The Sohoton Natural Bridge is a fantastic huge arch-shaped rock that connects two mountains ridges spanning the Sohoton River. It has a vertical clearance of 23 feet, about 8 meters in width and 40 meters in length. The Stone Bridge is forested at its upper portion while on its underside hang heavy karst formations of giant stalactites forming like swords and rockets.

Also located within the Sohoton National Park is the Panhulugan Cliff. It is a high and steep rock formation directly across Panhulugan Cave I. Down this towering cliff is a narrow curve of the Sohoton River wherein passing “bancas” (boats) are dragged during low tide. The name Panhulugan is from the waray-waray word “hulug” which means to drop from atop.

Aside from the spectacular caves of Sohoton Natural Bridge National Park, another distinct landmark of Basey is its old church, the St. Michael the Archangel Parish. This 17th century church resides on top of a hill and was once used by Spanish friars as a place for teaching Christian doctrines. One notable feature of this church is that the walls were constructed using large blocks of limestone – a material that is abundant in Samar. The people of Basey have commendably managed to maintain the church's original design and layout despite the storm that almost destroyed it back in 1880.

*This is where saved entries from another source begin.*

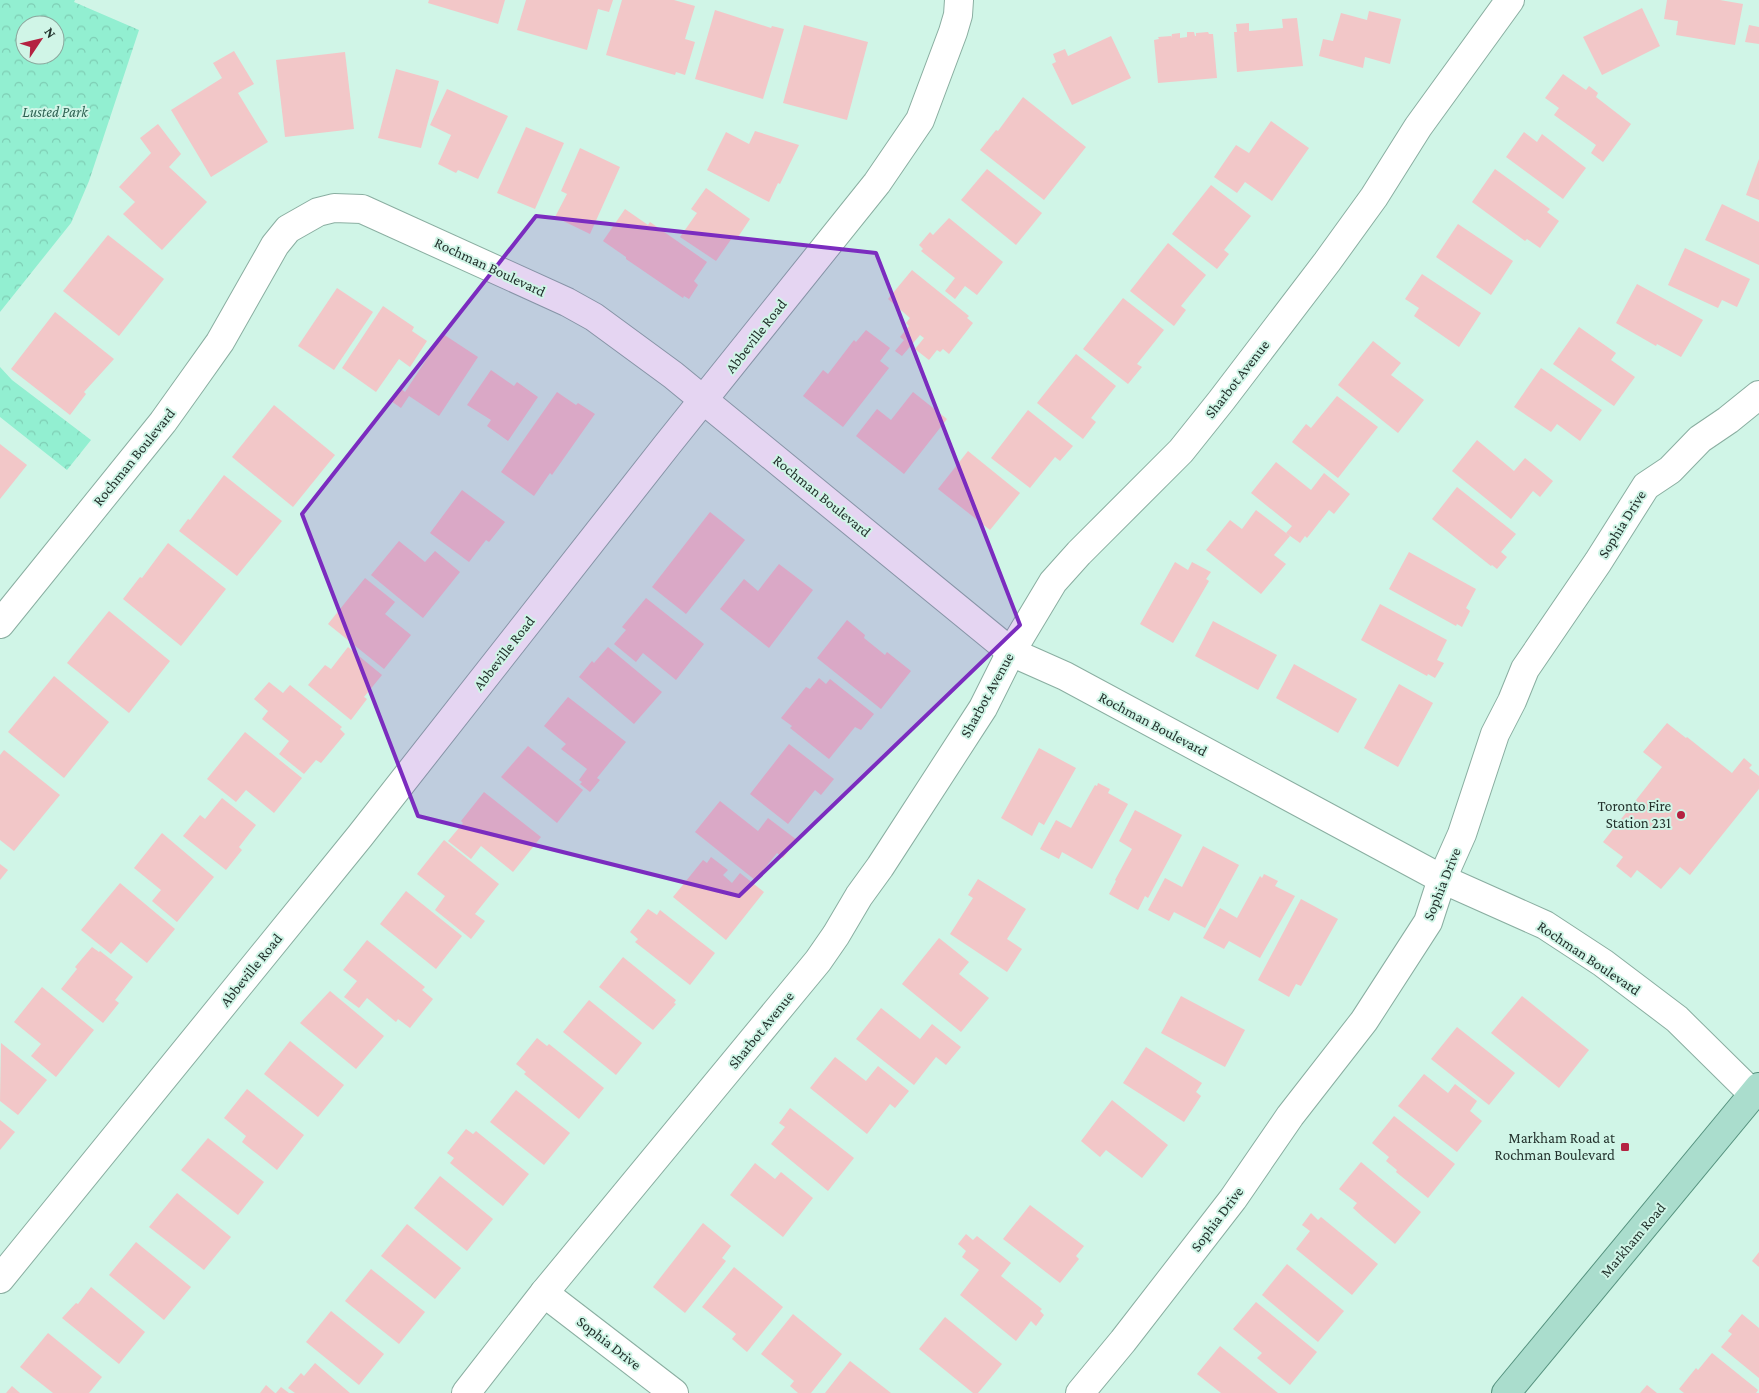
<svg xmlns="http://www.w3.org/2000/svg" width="1759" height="1393" viewBox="0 0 1759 1393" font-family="'Crimson Pro',serif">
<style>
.forest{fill:url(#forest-crowns);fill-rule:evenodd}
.building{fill:#f2c7c8}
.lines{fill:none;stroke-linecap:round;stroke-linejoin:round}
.street-casing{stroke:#8aaea1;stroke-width:30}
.primary-casing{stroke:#56927f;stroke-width:30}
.street{stroke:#fff;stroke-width:28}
.primary{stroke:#aaddcd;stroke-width:28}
.marked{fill:#7b2cbf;fill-opacity:0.2;stroke:#7b2cbf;stroke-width:4;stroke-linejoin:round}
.poi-dot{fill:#b42241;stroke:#d0f5e7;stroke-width:2}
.labels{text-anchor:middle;stroke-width:4;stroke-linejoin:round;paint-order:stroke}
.park-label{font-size:15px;font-style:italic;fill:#2f6253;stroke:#d0f5e7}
.street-label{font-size:15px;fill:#23322d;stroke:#d0f5e7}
.poi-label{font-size:15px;fill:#23322d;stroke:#d0f5e7;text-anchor:end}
</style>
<defs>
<pattern id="forest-crowns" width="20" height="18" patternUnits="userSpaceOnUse" patternTransform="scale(1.25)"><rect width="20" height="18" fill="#92efd1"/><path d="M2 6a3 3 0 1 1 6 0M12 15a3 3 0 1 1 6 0" fill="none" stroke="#7ecdb4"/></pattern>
</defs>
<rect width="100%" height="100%" fill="#d0f5e7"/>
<g class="forest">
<path d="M0,0H75L74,2L139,30L89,181L71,223L0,312ZM25,25H55V55H25Z"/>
<path d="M0,367L12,380L91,440L67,470L0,417Z"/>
</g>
<g class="building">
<path d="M429,0H505L498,24L428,3Z"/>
<path d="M526,0H613L609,12L598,9L587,50L517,30Z"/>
<path d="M622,0H674L695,6L685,39L695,42L685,75L676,72L675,75L606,55Z"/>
<path d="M1667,0H1720L1743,4L1735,45L1676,35L1678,21L1664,19Z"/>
<path d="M1642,8L1660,46L1602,75L1583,37Z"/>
<path d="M715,10L771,28L772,26L784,29L763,99L695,79Z"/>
<path d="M1369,11L1401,19L1390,64L1365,57L1363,68L1319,56L1323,39L1333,41L1341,13L1367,20Z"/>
<path d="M1297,18L1303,66L1237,72L1234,32H1237L1236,24L1249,23V31L1283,28L1282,19Z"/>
<path d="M804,25L868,42L847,120L783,103Z"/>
<path d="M1749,25L1759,27V44L1745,42Z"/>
<path d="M1187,32H1194L1195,36H1196V33L1208,32L1209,34H1213L1217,78L1158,83L1154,40L1159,39L1158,37L1171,36V38L1172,34L1180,33V38L1187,37Z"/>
<path d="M1111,36L1131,78L1072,105L1052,64L1056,62L1053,54L1065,49L1068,56Z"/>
<path d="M234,51L254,84L238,93L268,142L211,177L171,110L222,78L213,63Z"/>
<path d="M345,52L354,129L285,137L276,60Z"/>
<path d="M396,69L439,81L421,148L378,138Z"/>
<path d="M1563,74L1586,90L1589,86L1598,93L1596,97L1631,124L1603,162L1591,153L1596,145L1554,115L1559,108L1545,98Z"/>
<path d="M447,89L508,116L478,179L458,170L456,173L438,164L451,135L430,125Z"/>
<path d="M1023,97L1086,147L1044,200L980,150L996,130L998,131Z"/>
<path d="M1271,121L1309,148L1272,201L1245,182L1237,193L1214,177L1236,145L1249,153Z"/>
<path d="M158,124L181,154L169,167L207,202L162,250L123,214L135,202L119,187L151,153L140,138Z"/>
<path d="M526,127L564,143L535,209L497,193Z"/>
<path d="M755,131L799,145L780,184L778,183L769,202L707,170L726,132L749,144Z"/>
<path d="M1524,132L1537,142L1542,134L1586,168L1563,199L1506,157Z"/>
<path d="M580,148L620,167L590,234L555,217L567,194L561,191Z"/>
<path d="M1759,159V200L1746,195Z"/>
<path d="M987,169L1042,213L1016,245L961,200Z"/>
<path d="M1495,169L1550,209L1547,212L1559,221L1540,248L1527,239L1525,241L1472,202Z"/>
<path d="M1211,185L1251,216L1224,250L1229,254L1217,269L1172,234Z"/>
<path d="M706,188L750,219L736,240L732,238L716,261L680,237L697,213L691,209Z"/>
<path d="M1722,204L1759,222V265L1705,240Z"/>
<path d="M625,209L648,225L650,222L707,262L694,281L698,285L689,299L684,296L683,298L626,259V257L603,241Z"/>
<path d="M949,218L1003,262L977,295L965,286L955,299L945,291L955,278L921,251L923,249L919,245L930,232L933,235Z"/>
<path d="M1458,224L1513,261L1491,295L1436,257Z"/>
<path d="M108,235L164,279L119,336L63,291Z"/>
<path d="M1168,243L1206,275L1181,306L1186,310L1174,326L1130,291Z"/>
<path d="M1685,248L1750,279L1737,307L1722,300L1718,308L1668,285Z"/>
<path d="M912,270L969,316L967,318L973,323L949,354L943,349L940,352L937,350L929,360L915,349L924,338L920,335L902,356L895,351L904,340L900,337L909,326L906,323L910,318L888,299Z"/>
<path d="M1422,274L1481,313L1459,347L1414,316L1419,308L1405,299Z"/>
<path d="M1637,284L1703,320L1681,357L1657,344L1656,346L1616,323Z"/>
<path d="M337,288L373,312L334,370L298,346Z"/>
<path d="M1123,298L1164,330L1137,364L1142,367L1128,384L1083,349Z"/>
<path d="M383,306L414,327L412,331L427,341L410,367L399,359L376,392L342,368Z"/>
<path d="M55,312L114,359L84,392L86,394L70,415L11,369Z"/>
<path d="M1579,327L1616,353L1611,360L1635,377L1614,406L1553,364Z"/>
<path d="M866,330L890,348L880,361L889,368L843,427L803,396L823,370L828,374L854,340L856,342Z"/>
<path d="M443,334L478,357L439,416L409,396L401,408L391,401L400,388L405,392Z"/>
<path d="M1373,341L1401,363L1391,375L1424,400L1398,433L1338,385Z"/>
<path d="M1076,354L1116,386L1091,418L1096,422L1083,439L1037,403Z"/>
<path d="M1541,368L1602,410L1580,441L1557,424L1551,432L1514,407Z"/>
<path d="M491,370L514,386L517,382L538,397L508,441L487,426L491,420L467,405Z"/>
<path d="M557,392L576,405L578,403L595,414L552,475L550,473L534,496L501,472Z"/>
<path d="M913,392L947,419L904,474L856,436L877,409L891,420Z"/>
<path d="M1337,396L1378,427L1338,478L1292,442L1306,424L1311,428Z"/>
<path d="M274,405L335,455L293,507L232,457Z"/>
<path d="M1028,410L1073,446L1060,461L1055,457L1030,488L991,458Z"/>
<path d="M1477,440L1514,471L1525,458L1553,481L1540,497L1533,491L1511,519L1452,471Z"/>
<path d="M0,444L27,465L0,499Z"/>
<path d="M968,451L1020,493L990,530L938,489Z"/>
<path d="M1276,462L1311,490L1324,473L1350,494L1334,514L1329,510L1307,538L1305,536L1300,543L1286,533L1292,526L1251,493Z"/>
<path d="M224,475L282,521L237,576L179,531L188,519L190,520Z"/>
<path d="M1457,487L1516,534L1501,552L1507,557L1497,569L1492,565L1491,566L1432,519Z"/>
<path d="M462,490L505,522L489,542L486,540L469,562L430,533Z"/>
<path d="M1256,510L1290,536L1274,555L1286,564L1261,594L1206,550L1230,520L1242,529Z"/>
<path d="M710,512L745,540L686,614L652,587Z"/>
<path d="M399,541L425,562L435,551L460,572L423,618L371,575Z"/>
<path d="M168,543L226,589L181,646L123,599L140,577L142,578Z"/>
<path d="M1409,552L1476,589L1466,608L1470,611L1462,627L1457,624L1456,626L1389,589Z"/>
<path d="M1175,562L1188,570L1192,562L1211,572L1206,579L1209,581L1173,643L1140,624Z"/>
<path d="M779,564L813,590L769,648L720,609L744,579L758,591Z"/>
<path d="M365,578L395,602L385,614L411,635L384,669L328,624Z"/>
<path d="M646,598L704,644L676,680L643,653L636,662L614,644L626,630L622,627Z"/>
<path d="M1380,604L1447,640L1437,660L1444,663L1435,678L1428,674L1427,676L1361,640Z"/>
<path d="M109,611L170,661L129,713L67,663Z"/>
<path d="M847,620L865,635L864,638L885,655L887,652L911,671L881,709L817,658Z"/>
<path d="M1213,621L1277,655L1258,690L1195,656Z"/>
<path d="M348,647L382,675L364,697L367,699L351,720L308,685L325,665L331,669Z"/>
<path d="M608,647L662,692L634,724L579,677L592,661L594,663Z"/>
<path d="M1294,664L1357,699L1338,733L1276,698Z"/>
<path d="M54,676L109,722L64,778L8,732Z"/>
<path d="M819,678L826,684L830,679L874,714L861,730L855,727L829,759L790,728L792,726L781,718L806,687L810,689Z"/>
<path d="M269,682L283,693L290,685L342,727L340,729L345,734L321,763L316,760L304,774L279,754L289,741L262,719L268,711L254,699Z"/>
<path d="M1399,684L1433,703L1398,767L1364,748Z"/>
<path d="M568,697L626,742L597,778L600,780L590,792L580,784L582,782L579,780L587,769L561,749L566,744L544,726Z"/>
<path d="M1667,723L1686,738L1687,737L1732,773L1744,758L1752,765L1749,768L1759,776V789L1690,875L1680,867L1661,889L1637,870L1631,878L1616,866L1623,857L1603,842L1662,767L1643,752Z"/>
<path d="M245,732L302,778L274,813L246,790L236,802L207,779Z"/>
<path d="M789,744L834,779L821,795L815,790L788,824L750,794Z"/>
<path d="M528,746L583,790L557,823L501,777Z"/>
<path d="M1039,748L1076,768L1044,825L1039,822L1032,836L1001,818Z"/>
<path d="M4,750L60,795L14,851L0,840V755Z"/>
<path d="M1098,783L1110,789L1108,793L1128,804L1092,869L1062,852L1059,859L1040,849L1056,820L1071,828L1095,785L1097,786Z"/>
<path d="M484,792L541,837L513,872L481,846L471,859L448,841L463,823L461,821Z"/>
<path d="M222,798L256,825L239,847L242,850L226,870L183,836L200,815L205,819Z"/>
<path d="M720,801L758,831L768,818L797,840L783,858L777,853L755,880L695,832Z"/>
<path d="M1135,810L1182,835L1148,898L1145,896L1138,910L1109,894L1116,881L1115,880L1132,849L1119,841Z"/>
<path d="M162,833L214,877L177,922L152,901L161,890L134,868Z"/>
<path d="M444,840L499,884L475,914L485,921L471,939L435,910L445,896L417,874Z"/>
<path d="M1203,846L1239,865L1205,928L1174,912L1169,921L1148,910L1165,878L1182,887Z"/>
<path d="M711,857L728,870L723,875L732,883L740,873L764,892L726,940L673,897L703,860L707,863Z"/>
<path d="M0,864L8,870L0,880Z"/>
<path d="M1264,874L1278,881L1275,886L1295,896L1260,958L1229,941L1224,949L1203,938L1220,908L1237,918L1260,876L1262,878Z"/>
<path d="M978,879L1026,909L1007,939L1022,949L1007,972L950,934L973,898L968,895Z"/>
<path d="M120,883L175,929L147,963L121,942L111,954L81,930Z"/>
<path d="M406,891L462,936L436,969L380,924Z"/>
<path d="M1301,899L1338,919L1301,986L1296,984L1289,997L1258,980Z"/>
<path d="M648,909L657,915L660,910L715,953L690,985L635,942L638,939L630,932Z"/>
<path d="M939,938L969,962L959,974L989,998L961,1032L902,984Z"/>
<path d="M367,940L425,987L422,990L433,999L410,1028L398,1019L396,1022L367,998L359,1008L344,997L357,981L343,970Z"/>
<path d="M92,947L99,952L100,951L133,977L115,1000L119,1003L103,1023L61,989L77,969L75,967Z"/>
<path d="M623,957L676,1000L674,1003L676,1004L653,1030L599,987Z"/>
<path d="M42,987L94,1030L56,1077L31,1056L41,1044L14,1022Z"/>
<path d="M330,991L384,1036L356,1069L300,1023Z"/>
<path d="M1181,996L1245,1030L1225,1067L1161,1033Z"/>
<path d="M1522,996L1589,1050L1559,1088L1491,1033Z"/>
<path d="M589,1000L642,1043L616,1075L563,1032Z"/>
<path d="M881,1008L920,1039L932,1024L961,1047L946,1065L936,1057L914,1085L856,1039Z"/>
<path d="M1457,1027L1515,1073L1489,1105L1431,1059Z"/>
<path d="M537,1038L547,1046L549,1044L604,1088L579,1119L524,1074L526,1072L516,1064Z"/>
<path d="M290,1041L344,1085L318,1117L264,1074Z"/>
<path d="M1,1043L47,1080L18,1115L0,1101Z"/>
<path d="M1146,1047L1202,1083L1196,1092L1201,1096L1184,1122L1123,1083Z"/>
<path d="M835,1057L866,1081L878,1066L909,1091L895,1108L890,1104L867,1134L810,1088Z"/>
<path d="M1424,1074L1448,1093L1455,1084L1477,1101L1470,1111L1482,1121L1457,1152L1398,1106Z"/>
<path d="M247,1089L304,1135L277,1170L242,1142L246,1136L224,1118Z"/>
<path d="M516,1090L570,1133L544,1165L490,1122Z"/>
<path d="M1112,1100L1168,1145L1142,1178L1106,1150L1100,1157L1081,1141Z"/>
<path d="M790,1108L854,1158L828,1191L771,1144L785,1127L779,1123Z"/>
<path d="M1394,1116L1455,1164L1428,1198L1396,1172L1397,1170L1386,1161L1389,1157L1372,1143Z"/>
<path d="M0,1120L15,1132L0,1150Z"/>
<path d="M466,1129L473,1134L476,1131L529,1174L503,1206L450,1163L454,1158L447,1153Z"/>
<path d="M208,1138L264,1182L238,1215L181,1170Z"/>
<path d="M1361,1162L1421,1212L1395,1244L1364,1218L1353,1208L1357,1203L1339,1189Z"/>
<path d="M755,1163L775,1179L781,1172L813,1198L783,1237L730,1195Z"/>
<path d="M440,1176L493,1219L467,1251L414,1208Z"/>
<path d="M177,1193L231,1237L204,1270L149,1227Z"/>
<path d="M1030,1205L1084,1246L1076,1256L1079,1259L1060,1283L1003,1239Z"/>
<path d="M1311,1213L1318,1220L1321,1217L1378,1264L1352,1295L1296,1249L1310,1231L1302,1225Z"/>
<path d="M703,1223L731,1246L722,1258L726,1261L685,1313L653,1287Z"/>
<path d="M407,1224L461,1268L435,1299L381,1256Z"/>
<path d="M966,1234L973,1240L977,1236L1011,1263L1001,1276L1042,1309L1040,1311L1044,1315L1036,1326L1031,1321L1016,1341L960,1295L979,1270L962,1257L966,1251L958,1244Z"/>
<path d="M136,1242L191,1287L164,1320L109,1275Z"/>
<path d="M1759,1252V1267L1752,1261Z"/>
<path d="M1287,1264L1344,1311L1318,1342L1262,1295Z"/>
<path d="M734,1267L783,1307L747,1352L732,1339L736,1334L702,1307Z"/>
<path d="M371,1269L425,1312L399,1344L345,1301Z"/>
<path d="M91,1287L145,1332L119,1364L62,1318L76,1303L78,1304Z"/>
<path d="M1256,1302L1317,1352L1290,1385L1257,1358L1262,1353L1233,1329Z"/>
<path d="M331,1311L384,1354L359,1385L306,1342Z"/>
<path d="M793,1314L842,1354L811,1393H798L790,1386L794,1381L761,1354Z"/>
<path d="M1742,1314L1759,1328V1378L1721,1347L1732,1334L1728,1331Z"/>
<path d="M945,1317L1002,1364L978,1393H973L919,1349Z"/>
<path d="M48,1333L102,1377L89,1393H53L20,1367Z"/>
<path d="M1220,1346L1278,1393H1221L1197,1374Z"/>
<path d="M1712,1353L1758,1390L1756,1393H1684L1679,1389L1696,1368L1698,1370Z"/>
<path d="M850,1361L891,1393H825Z"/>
<path d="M315,1363L350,1393H295L288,1388L301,1373L304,1376Z"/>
<path d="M266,1385L275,1393H260Z"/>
<path d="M1647,1385L1657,1393H1640Z"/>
<path d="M12,1386L20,1393H6Z"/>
<path d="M281,1387L289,1393H276Z"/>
</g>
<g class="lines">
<defs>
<g id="street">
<path d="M0,624L163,422L193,380L220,342L275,245L288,229L318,212L334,208L362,209L567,302L594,317L673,375L1011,652L1065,676L1442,879L1545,925L1603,963L1677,1019L1753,1094"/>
<path d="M0,1279L360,836L667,445L877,183L920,120L953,32L958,15L959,0"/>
<path d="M544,1293L674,1393"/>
<path d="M466,1393L544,1293L818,961L836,935L859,896L880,867L983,708L1011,652L1053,582L1079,553L1181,451L1221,401L1327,262L1374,197L1418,127L1510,0"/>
<path d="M1080,1393L1123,1341L1233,1199L1290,1116L1364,1021L1428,922L1442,879L1462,834L1495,734L1512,701L1525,669L1598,562L1646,486L1670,470L1700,439L1728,420L1759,395"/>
</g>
<path id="primary" d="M1506,1393L1759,1087"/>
</defs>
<use href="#street" class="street-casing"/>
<use href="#primary" class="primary-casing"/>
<use href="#street" class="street"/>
<use href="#primary" class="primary"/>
</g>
<path class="marked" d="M536,216L876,253L1020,625L739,896L418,816L302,514Z"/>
<g class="poi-dot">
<circle cx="1681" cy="815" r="5"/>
<rect x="1620" y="1142" width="10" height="10" rx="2.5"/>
</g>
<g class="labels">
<g class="park-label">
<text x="55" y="117">Lusted Park</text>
</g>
<g class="street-label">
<text transform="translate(490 267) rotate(25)" y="5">Rochman Boulevard</text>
<text transform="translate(756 336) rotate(-52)" y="5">Abbeville Road</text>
<text transform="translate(1237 379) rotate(-52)" y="5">Sharbot Avenue</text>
<text transform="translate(134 457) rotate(-51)" y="5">Rochman Boulevard</text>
<text transform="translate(822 496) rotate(39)" y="5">Rochman Boulevard</text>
<text transform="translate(1622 524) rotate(-58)" y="5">Sophia Drive</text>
<text transform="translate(504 653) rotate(-52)" y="5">Abbeville Road</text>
<text transform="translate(987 695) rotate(-61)" y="5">Sharbot Avenue</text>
<text transform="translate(1153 724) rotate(28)" y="5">Rochman Boulevard</text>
<text transform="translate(1442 884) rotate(-68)" y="5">Sophia Drive</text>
<text transform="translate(1589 958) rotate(34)" y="5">Rochman Boulevard</text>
<text transform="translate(251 970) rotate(-51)" y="5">Abbeville Road</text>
<text transform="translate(761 1030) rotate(-51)" y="5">Sharbot Avenue</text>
<text transform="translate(1217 1219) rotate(-53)" y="5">Sophia Drive</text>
<text transform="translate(1633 1240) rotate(-50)" y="5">Markham Road</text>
<text transform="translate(609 1343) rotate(38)" y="5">Sophia Drive</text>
</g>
<g class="poi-label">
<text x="1671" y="811">Toronto Fire<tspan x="1671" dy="17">Station 231</tspan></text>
<text x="1615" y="1143">Markham Road at<tspan x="1615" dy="17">Rochman Boulevard</tspan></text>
</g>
</g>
<g transform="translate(40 40) rotate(55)"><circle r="24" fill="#d0f5e7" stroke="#8ba79d"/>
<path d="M0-4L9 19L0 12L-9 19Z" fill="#b42241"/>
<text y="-8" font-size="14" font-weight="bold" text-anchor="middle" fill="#23322d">N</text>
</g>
</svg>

The town annually celebrates the feast of St. Michael, its patron saint, during the month of September. Having weaving as its prime industry, the feast is highlighted by Banigan-Kawayan Festival, where the women of Basey weave a variety of intricately designed mats from sedge grass locally known as tikog. This tradition was handed down from many generations. The festival features a street dancing presentation showcasing the beautiful products made of banig (mat) and kawayan (bamboo).